A Call for Evidence-based Leadership
Transcript of April 30, 2010 Presentation by Marie Sinioris to National Association for Healthcare Quality (NAHQ)
Evidence-based leadership will drive U.S. healthcare organizations’ performance in coming years, said Marie Sinioris, president and CEO of the National Center for Healthcare Leadership (NCHL), in her recent address to NAHQ state leaders at the State Leadership Summit in Chicago.
“Ten years ago, the Institute of Medicine (IOM) made a challenge to have 80 percent of all healthcare evidence-based. We need to do the same in management,” she said. “Is our approach to changing leadership behaviors grounded in science? Does it actually change organizational climates and individual behaviors?”
NCHL is a not-for-profit organization whose mission is to be a catalyst for high-quality healthcare management leadership for the 21st century. The organization conducts research in areas such as defining what competencies are necessary to transform the healthcare industry.
Health Reform and Leadership
Sinioris, who is also a professor of health systems management at Rush University in Chicago, says that with health reform, success will go to leaders who develop cultures that span boundaries.
“The electronic health record is absolutely essential. It goes beyond just implementing it,” she said. “Interconnectivity is essential.” To achieve community-based care and wellness, interconnectivity among healthcare records, school health records, and pharmacy networks is imperative, she said.
Sinioris called for new levels of transparency and accountability in reporting. ‘High-leveraged changes’ to our healthcare system, including nursing indicators and outpatient metrics, will lead to more informed decisions.
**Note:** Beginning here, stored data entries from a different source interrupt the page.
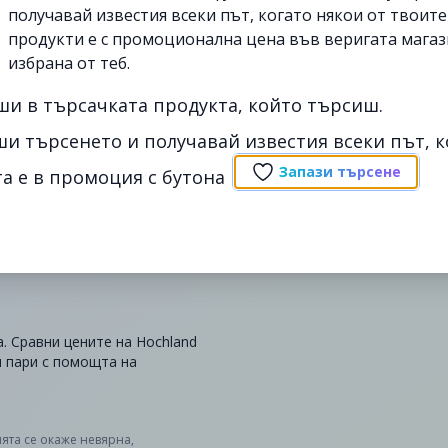
получавай известия всеки път, когато някои от твоит
продукти е с промоционална цена във веригата магаз
избрана от теб.
ши в търсачката продукта, който търсиш.
ши търсенето и получавай известия всеки път, к
Запази търсене
а е в промоция с бутона
a. Сравни цените на Hochland
и пари с помощта на
ята се окаже невярна,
“This is going to be at levels that are unprecedented in our problem solving. It’s not just a fishbone analysis; it is really thinking outside the box,” Sinioris said. “We’re talking about systemic, sustainable quality at the highest levels of our organizations. [We need to] reduce disparity gaps and advance innovation to create new care models and relationships.”
Sinioris points to a 2009 IOM report, Redesigning Continuing Education in Health Professions, which calls for a close link between professional education and quality and patient safety. “It moves away from CME and CNE credits. It’s not about getting credit, but demonstrating competence,” she said. “We’re moving from knowledge-based classroom learning to experiential learning … If leaders aren’t attending to their own professional development, how are they going to do the job and create high-performing environments for change?”
Healthcare quality leaders must possess good collaboration and communication skills, as well as an ability to partner with and be accountable for each other. Moreover, with the retirement rate of healthcare executives expected to soar in coming years, more attention must be paid to succession planning—an area far more developed in business than in healthcare.
In addition to possessing technical knowledge, quality leaders must become well versed in change management, transformation, and innovation. They must focus on and learn techniques to improve their innovative leadership capabilities to create new concepts, Sinioris said.
“[Cultivate] an ability to energize stakeholders and sustain their commitment to change focus, processes, and strategies. The role that I envision for [healthcare] quality leaders is that of ‘change coaches’. You need to understand the science of improvement and be armed with change-management skills. How do you get people to change behavior and embrace change?”
Sinioris called for quality leaders to:
• Improve their peer-coaching skills in order to provide effective feedback immediately.
• Develop human capital dashboards. “This is about educating the board and trying to get them to be mindful that it’s about capital—human capital, not just financial indicators. We’re a service industry—and a high-risk one. Why would you not be monitoring your human capital with the same metrics you use for anything else that’s critical?”
• Rethink your job description and understand what competencies you’ll need to do your job effectively.